I have a personal favorite way of demolishing the equation of soap acting with bad acting. I list some of the many, many actors whom people generally think of as “good,” even “excellent,” who got their show business start on soaps. Some of these people have been nominated for and even won Academy Awards, acting’s highest honor in the United States. To name just a few such actors: Demi Moore, Susan Sarandon, Leonardo DiCaprio, Julianne Moore, Tommy Lee Jones, and Laurence Fishburne. A full list would require more than can be dedicated to this document.

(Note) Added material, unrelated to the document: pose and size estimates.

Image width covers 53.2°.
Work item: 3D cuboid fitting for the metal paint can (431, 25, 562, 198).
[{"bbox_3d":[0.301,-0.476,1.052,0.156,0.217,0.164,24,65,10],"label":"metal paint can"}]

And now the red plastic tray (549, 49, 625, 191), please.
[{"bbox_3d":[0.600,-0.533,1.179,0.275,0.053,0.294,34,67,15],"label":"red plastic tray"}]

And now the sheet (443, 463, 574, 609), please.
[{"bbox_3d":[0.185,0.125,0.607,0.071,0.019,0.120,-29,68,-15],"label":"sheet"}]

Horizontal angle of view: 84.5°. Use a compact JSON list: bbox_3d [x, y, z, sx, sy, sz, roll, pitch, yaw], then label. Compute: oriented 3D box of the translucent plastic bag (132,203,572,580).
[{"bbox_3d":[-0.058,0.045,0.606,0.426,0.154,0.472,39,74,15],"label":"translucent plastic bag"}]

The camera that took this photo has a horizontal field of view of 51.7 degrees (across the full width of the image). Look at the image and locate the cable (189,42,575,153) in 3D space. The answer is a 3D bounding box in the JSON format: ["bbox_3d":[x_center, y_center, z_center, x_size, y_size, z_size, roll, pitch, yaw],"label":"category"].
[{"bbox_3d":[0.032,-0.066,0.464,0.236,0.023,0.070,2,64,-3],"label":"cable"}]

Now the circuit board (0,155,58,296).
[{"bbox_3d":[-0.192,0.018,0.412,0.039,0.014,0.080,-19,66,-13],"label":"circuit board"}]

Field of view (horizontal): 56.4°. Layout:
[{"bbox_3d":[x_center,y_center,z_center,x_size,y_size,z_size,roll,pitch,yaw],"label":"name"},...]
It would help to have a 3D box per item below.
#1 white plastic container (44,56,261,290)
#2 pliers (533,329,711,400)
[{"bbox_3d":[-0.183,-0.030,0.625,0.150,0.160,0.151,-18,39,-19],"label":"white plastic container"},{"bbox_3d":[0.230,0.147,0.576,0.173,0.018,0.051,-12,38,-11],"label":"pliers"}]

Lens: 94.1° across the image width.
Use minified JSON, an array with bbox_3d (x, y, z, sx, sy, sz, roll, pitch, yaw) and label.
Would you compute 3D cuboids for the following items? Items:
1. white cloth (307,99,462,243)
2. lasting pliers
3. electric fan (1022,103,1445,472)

Even if we assume that when the aforementioned actors portrayed their soap characters they did so poorly, because soap acting is by definition “bad,” their time on soaps can accurately be called a time for honing their craft. Day after day, they acted and acted, and after all, repetition frequently makes an expert out of a novice. By this same commonly used logic, those actors who have stayed on soaps should be labeled the “best” actors, as the volume and frequency of their acting is unmatched in the world of professional acting. Of course, much more goes into an actor’s performance than simply the benefits of doing it a lot, such as inherent talent, what director directs him and how she does so, the actor’s age and life experience, and so forth. Still, the intensity of soap acting, pages and pages of script that soap writers and directors expect soap actors to memorize in sometimes less than a day, frequent rewrites of small chunks of dialogue just before or as shooting takes place, and simultaneous separate aspects of performance such as vocal inflection and gesticulation that actors must attend to, make soap acting a remarkable and rarely, if ever, matched training ground for “good” acting and actors.